→ WHAT YOU WILL DO: Quote the records exactly, starting at the first line and stopping after the line with "3: (98, 392, 21.67)"; skip the pictures.

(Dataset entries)
++++++++
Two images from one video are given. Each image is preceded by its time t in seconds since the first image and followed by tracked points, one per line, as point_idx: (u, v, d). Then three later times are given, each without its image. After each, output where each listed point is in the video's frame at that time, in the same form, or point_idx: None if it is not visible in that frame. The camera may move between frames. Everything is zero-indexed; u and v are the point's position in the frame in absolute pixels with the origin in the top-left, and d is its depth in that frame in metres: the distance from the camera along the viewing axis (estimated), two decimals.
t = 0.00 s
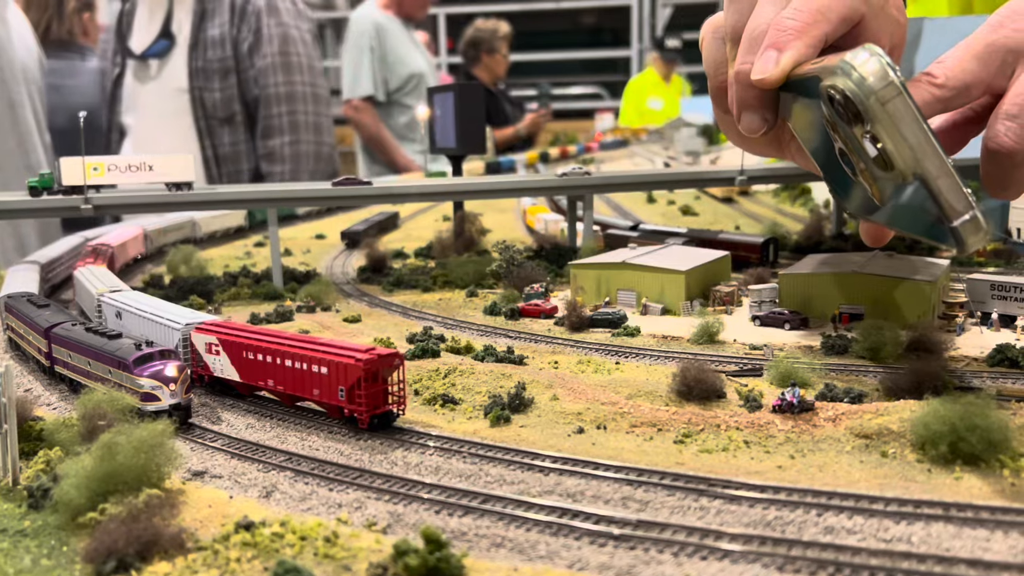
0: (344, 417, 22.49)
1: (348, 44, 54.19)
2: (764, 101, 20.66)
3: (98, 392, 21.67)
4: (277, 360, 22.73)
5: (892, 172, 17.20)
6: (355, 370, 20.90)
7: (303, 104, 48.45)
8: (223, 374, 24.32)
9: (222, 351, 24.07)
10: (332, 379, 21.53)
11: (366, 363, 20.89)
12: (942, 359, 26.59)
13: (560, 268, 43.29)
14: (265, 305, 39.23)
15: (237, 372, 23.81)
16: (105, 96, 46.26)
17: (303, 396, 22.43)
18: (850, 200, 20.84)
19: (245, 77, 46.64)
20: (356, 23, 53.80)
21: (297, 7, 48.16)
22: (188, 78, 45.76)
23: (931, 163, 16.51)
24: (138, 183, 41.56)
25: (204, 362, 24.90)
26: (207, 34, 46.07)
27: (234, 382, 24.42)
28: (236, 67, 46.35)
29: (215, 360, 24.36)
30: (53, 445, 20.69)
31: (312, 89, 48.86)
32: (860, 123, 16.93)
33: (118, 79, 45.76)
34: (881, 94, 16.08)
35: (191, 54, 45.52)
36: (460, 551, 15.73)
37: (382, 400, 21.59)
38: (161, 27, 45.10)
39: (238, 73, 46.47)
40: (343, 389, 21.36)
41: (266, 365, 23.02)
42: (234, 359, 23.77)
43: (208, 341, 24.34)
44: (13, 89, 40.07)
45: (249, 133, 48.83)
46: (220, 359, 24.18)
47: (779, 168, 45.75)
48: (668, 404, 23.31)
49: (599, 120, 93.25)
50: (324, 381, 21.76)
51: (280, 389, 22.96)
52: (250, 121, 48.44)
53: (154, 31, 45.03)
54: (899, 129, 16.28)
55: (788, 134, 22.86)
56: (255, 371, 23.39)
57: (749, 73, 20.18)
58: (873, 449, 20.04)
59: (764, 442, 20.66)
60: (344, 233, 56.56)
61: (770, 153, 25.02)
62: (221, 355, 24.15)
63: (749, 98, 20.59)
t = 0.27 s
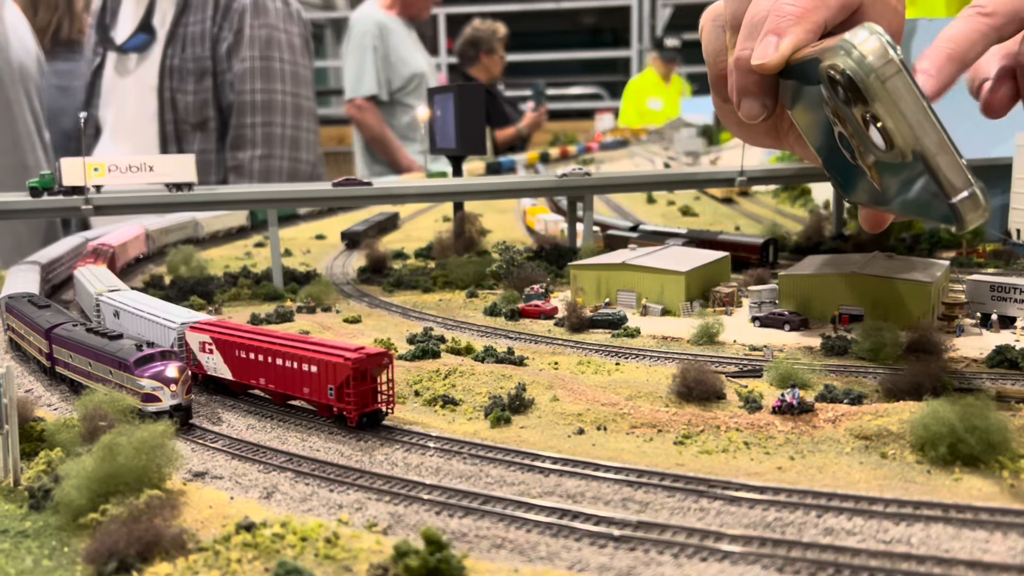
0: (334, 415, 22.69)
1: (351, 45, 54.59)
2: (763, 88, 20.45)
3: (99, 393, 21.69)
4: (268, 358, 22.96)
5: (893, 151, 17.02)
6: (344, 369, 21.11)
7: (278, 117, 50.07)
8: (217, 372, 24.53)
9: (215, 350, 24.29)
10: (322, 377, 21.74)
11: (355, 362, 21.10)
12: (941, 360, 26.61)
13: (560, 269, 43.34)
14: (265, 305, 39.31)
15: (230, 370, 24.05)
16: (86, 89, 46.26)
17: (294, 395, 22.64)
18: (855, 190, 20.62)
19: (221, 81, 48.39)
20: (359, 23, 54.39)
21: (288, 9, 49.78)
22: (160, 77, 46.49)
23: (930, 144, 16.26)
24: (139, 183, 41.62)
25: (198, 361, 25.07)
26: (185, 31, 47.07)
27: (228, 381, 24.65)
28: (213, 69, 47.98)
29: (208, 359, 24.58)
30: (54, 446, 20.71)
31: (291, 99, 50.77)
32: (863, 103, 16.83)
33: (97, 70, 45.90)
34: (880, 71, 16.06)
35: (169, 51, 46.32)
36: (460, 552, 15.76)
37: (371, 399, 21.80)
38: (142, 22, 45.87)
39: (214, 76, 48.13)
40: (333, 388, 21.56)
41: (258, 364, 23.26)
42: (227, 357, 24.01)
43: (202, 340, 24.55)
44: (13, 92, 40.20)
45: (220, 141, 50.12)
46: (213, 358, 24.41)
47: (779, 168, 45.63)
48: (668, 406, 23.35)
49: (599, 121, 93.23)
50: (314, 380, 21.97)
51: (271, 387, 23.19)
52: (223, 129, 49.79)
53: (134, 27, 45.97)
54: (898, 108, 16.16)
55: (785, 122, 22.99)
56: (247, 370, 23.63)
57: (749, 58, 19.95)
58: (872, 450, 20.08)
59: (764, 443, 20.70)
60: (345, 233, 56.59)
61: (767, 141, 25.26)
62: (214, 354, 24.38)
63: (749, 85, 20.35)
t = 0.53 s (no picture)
0: (329, 416, 22.85)
1: (353, 45, 54.83)
2: (790, 20, 26.42)
3: (101, 394, 21.80)
4: (264, 359, 23.12)
5: (946, 58, 23.36)
6: (338, 370, 21.30)
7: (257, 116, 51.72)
8: (214, 373, 24.71)
9: (212, 350, 24.48)
10: (317, 378, 21.91)
11: (349, 363, 21.28)
12: (939, 363, 26.70)
13: (560, 270, 43.44)
14: (267, 305, 39.45)
15: (227, 371, 24.23)
16: (59, 75, 44.81)
17: (289, 396, 22.81)
18: (885, 110, 26.49)
19: (198, 76, 49.89)
20: (361, 23, 54.59)
21: None
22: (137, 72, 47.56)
23: (983, 43, 22.77)
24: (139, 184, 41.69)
25: (195, 361, 25.27)
26: (161, 20, 48.64)
27: (225, 381, 24.81)
28: (191, 64, 49.57)
29: (206, 360, 24.76)
30: (56, 447, 20.83)
31: (271, 95, 52.24)
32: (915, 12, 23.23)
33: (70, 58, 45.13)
34: None
35: (145, 43, 47.73)
36: (459, 554, 15.87)
37: (365, 400, 21.96)
38: (116, 11, 46.28)
39: (191, 71, 49.71)
40: (327, 388, 21.73)
41: (254, 364, 23.43)
42: (224, 358, 24.19)
43: (199, 340, 24.73)
44: (13, 89, 40.44)
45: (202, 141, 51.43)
46: (211, 359, 24.59)
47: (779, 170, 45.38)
48: (668, 408, 23.46)
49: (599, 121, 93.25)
50: (309, 381, 22.14)
51: (267, 388, 23.34)
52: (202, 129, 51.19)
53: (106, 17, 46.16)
54: (957, 15, 22.59)
55: (802, 61, 29.14)
56: (243, 370, 23.79)
57: None
58: (871, 453, 20.19)
59: (762, 446, 20.80)
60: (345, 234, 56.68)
61: (778, 88, 31.54)
62: (212, 355, 24.56)
63: (778, 15, 26.28)
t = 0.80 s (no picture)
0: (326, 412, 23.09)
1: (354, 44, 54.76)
2: None
3: (110, 392, 21.92)
4: (263, 355, 23.33)
5: None
6: (335, 366, 21.55)
7: (227, 124, 49.97)
8: (213, 369, 24.92)
9: (212, 346, 24.70)
10: (314, 374, 22.14)
11: (345, 360, 21.52)
12: (943, 364, 26.80)
13: (564, 270, 43.54)
14: (271, 304, 39.54)
15: (226, 366, 24.43)
16: (6, 74, 42.67)
17: (287, 391, 23.05)
18: None
19: (160, 81, 48.43)
20: (362, 23, 54.46)
21: None
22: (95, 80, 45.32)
23: None
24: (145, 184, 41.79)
25: (196, 358, 25.46)
26: (117, 22, 46.48)
27: (225, 377, 25.00)
28: (151, 69, 47.94)
29: (206, 356, 24.97)
30: (66, 444, 20.95)
31: (240, 101, 50.52)
32: None
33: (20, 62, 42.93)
34: None
35: (101, 48, 45.58)
36: (469, 552, 15.98)
37: (362, 397, 22.19)
38: (64, 12, 43.30)
39: (152, 76, 48.15)
40: (324, 384, 21.97)
41: (253, 360, 23.64)
42: (223, 353, 24.41)
43: (200, 337, 24.92)
44: None
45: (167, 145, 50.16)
46: (211, 355, 24.80)
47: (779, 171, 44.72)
48: (673, 408, 23.56)
49: (600, 121, 93.28)
50: (306, 377, 22.38)
51: (265, 383, 23.56)
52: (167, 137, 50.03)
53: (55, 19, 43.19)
54: None
55: None
56: (242, 366, 23.99)
57: None
58: (876, 453, 20.30)
59: (769, 446, 20.91)
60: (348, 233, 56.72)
61: None
62: (212, 351, 24.77)
63: None
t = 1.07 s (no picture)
0: (329, 409, 23.20)
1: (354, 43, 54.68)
2: None
3: (120, 389, 21.99)
4: (265, 351, 23.40)
5: None
6: (337, 363, 21.67)
7: (145, 101, 42.08)
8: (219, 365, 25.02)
9: (217, 343, 24.81)
10: (317, 371, 22.25)
11: (348, 357, 21.65)
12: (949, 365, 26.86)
13: (569, 269, 43.57)
14: (277, 303, 39.54)
15: (230, 362, 24.51)
16: None
17: (291, 388, 23.14)
18: None
19: (66, 60, 41.69)
20: (362, 20, 54.03)
21: None
22: None
23: None
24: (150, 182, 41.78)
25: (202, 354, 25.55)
26: None
27: (231, 374, 25.10)
28: (52, 47, 41.28)
29: (212, 353, 25.09)
30: (77, 440, 21.02)
31: (158, 77, 42.64)
32: None
33: None
34: None
35: None
36: (480, 551, 16.02)
37: (365, 394, 22.28)
38: None
39: (55, 54, 41.44)
40: (327, 381, 22.08)
41: (256, 356, 23.72)
42: (228, 350, 24.49)
43: (205, 333, 25.05)
44: None
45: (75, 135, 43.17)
46: (216, 351, 24.89)
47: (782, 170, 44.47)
48: (681, 407, 23.63)
49: (602, 120, 93.30)
50: (309, 373, 22.48)
51: (268, 379, 23.64)
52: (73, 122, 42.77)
53: None
54: None
55: None
56: (246, 362, 24.09)
57: None
58: (884, 453, 20.38)
59: (777, 445, 20.98)
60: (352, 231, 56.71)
61: None
62: (217, 347, 24.86)
63: None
++++++++
→ RESPONSE TO THIS EXERCISE:
Two images from one video are given. Each image is preceded by its time t in seconds since the first image and followed by tracked points, one per line, as point_idx: (u, v, d). Then three later times are given, each without its image. After each, output where each listed point is in the video's frame at that time, in the same form, or point_idx: None if it is not visible in that frame. The camera may move between frames. Everything is zero-indexed; u and v are the point's position in the frame in absolute pixels with the origin in the top-left, and d is its depth in that frame in metres: the distance from the camera along the viewing axis (estimated), two decimals.
t = 0.00 s
0: (344, 417, 22.49)
1: (348, 44, 54.19)
2: (764, 101, 20.66)
3: (98, 392, 21.67)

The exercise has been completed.